Whilst Gartner suggests that companies will spend $2,700bn on IT products and services in 2012, many IT departments will see further budget constraints and the pressure to do more with less, as well as battling to avoid adding to an already mounting IT debt. For businesses to be able to survive in an austere economic environment, IT leaders must embrace the post modern business and ensure that growing IT debt – the cost of performing the maintenance back log required to get applications up to a reasonable standard of integrity – is brought under control and resources are used efficiently.

While tackling this challenge, many organizations will be looking at innovative ways to increase revenue and simultaneously pursuing further cost reductions. Fulfilling this revenue drive will increasingly see internal IT departments take on responsibility to come up with IT initiatives that will offer efficiency while retaining a competitive edge. Doing all this under budget constraints means that IT departments will have to focus on the application quality and efficiency that underpin the core business and provide a stable core systems environment (either mainframe or distributed systems, or any combination) to ensure business can respond rapidly to market changes.

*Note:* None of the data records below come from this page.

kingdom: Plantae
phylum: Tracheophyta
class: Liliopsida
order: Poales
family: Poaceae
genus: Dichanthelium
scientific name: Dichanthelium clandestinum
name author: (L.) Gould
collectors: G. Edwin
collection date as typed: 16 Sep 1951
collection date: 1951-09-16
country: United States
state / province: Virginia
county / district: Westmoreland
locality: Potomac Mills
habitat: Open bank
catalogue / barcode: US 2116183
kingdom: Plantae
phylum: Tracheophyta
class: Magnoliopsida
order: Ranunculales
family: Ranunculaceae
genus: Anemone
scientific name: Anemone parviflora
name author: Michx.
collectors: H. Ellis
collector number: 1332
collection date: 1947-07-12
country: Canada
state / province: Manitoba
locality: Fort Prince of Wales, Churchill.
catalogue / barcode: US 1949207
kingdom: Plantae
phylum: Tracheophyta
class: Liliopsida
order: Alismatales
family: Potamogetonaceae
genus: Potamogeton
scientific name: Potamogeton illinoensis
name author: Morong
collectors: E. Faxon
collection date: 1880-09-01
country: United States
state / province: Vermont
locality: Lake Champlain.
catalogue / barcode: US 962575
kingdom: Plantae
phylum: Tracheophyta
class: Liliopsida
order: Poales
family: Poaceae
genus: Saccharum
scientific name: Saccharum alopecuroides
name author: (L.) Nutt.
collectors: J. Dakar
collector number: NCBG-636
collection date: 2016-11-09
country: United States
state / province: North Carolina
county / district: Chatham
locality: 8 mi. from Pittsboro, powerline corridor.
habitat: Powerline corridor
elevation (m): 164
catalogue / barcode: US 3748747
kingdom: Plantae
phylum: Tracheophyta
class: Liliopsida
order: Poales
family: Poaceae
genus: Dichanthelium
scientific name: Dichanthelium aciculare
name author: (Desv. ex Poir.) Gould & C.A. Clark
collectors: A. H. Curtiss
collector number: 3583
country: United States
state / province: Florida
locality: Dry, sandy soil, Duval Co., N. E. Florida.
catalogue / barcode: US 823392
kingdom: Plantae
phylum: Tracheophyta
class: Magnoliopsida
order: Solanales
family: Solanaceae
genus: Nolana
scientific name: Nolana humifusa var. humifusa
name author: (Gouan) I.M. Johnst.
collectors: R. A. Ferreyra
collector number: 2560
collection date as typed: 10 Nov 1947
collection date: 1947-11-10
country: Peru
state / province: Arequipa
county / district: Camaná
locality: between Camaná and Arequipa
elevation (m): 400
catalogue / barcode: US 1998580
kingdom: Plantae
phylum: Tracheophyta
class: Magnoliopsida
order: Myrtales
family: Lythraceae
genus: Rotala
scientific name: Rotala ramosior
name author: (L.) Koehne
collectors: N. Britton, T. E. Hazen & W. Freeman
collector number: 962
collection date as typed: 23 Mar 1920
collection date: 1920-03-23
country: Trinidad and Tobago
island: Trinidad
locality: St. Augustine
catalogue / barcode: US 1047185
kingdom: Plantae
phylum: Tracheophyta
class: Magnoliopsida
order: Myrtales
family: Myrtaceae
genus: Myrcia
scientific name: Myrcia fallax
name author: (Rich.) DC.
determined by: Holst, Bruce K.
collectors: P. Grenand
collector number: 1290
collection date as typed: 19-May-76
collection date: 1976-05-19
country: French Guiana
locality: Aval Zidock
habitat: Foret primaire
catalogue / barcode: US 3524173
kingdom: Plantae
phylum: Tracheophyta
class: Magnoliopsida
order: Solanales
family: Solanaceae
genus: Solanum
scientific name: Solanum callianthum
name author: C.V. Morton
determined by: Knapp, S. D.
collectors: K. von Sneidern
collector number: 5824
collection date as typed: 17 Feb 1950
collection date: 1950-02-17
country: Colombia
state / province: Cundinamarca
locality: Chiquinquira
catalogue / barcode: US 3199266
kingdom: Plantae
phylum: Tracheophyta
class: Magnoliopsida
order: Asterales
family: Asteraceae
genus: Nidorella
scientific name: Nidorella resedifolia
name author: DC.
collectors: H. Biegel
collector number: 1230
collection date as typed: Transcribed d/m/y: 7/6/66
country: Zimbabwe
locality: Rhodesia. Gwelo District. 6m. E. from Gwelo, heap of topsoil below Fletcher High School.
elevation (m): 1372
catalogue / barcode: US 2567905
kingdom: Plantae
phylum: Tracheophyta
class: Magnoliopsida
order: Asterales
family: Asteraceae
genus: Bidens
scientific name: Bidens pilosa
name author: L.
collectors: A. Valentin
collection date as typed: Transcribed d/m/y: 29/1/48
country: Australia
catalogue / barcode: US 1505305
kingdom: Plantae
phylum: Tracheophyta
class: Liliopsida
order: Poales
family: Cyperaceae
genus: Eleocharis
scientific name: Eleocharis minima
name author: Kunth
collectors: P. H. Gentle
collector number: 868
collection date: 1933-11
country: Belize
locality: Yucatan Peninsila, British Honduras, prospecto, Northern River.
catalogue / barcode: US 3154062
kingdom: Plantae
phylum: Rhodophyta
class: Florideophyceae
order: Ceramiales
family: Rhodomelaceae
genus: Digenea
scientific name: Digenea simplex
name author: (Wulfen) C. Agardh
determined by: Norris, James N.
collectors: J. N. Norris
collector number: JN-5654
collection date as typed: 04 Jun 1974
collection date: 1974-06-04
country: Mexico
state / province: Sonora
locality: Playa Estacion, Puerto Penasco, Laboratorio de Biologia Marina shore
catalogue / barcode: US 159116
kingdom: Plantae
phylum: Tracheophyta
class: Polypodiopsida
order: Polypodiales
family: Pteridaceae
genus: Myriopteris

What’s more, businesses must ready their mainframes and IT infrastructure for the consumerization of IT being brought about by an explosion in information, collaboration and mobility. IT directors need to make the necessary adjustments to maximize the competitive advantage that the rise of mobile will continue to offer. The number of mobile handsets will continue to rise and are steadily contributing to the data flood. IT directors must not miss out on the opportunities that mobile apps can bring to their businesses in 2012, including online shopping via smartphones.

In addition to the rise in mobile, 2012 is set to be the year of regulation. Regulators will continue to pursue businesses who do not comply to the numerous regulations that will be implemented such as Basel III and Solvency II, for example. Businesses will need to be able to provide the information required through efficient management of data and systems.

Finally, businesses will see greater choice available when it comes to IT infrastructure management. While the adoption of cloud computing has already begun in Europe, 2012 is likely to be the year that sees an upturn in adoption to meet the rate of the US, as businesses seek greater agility and the ability to cut costs. 2012 will see a focus on improved agility for IT infrastructures through cloud computing and a review of the modern environments available for businesses looking to improve core enterprise service provision, ultimately prompting fresh scrutiny over the Total Cost of Ownership (TCO) and the value of outsourcing. IT agility was a hot topic in 2011 and will likely continue into 2012, enabling businesses to respond and act faster in an increasingly dynamic and challenging economic environment.

Ultimately, in order for successful IT innovation to be achieved in 2012, businesses will have to review all options, from application reuse to moving to new environments, assessing with caution and against risk, making sure that the pressure to cut costs does not negatively impact upon the business. While economic austerity continues, it will be the businesses with the most agile IT departments who think smartly about how best to meet both revenue and margin targets that will see the greatest success.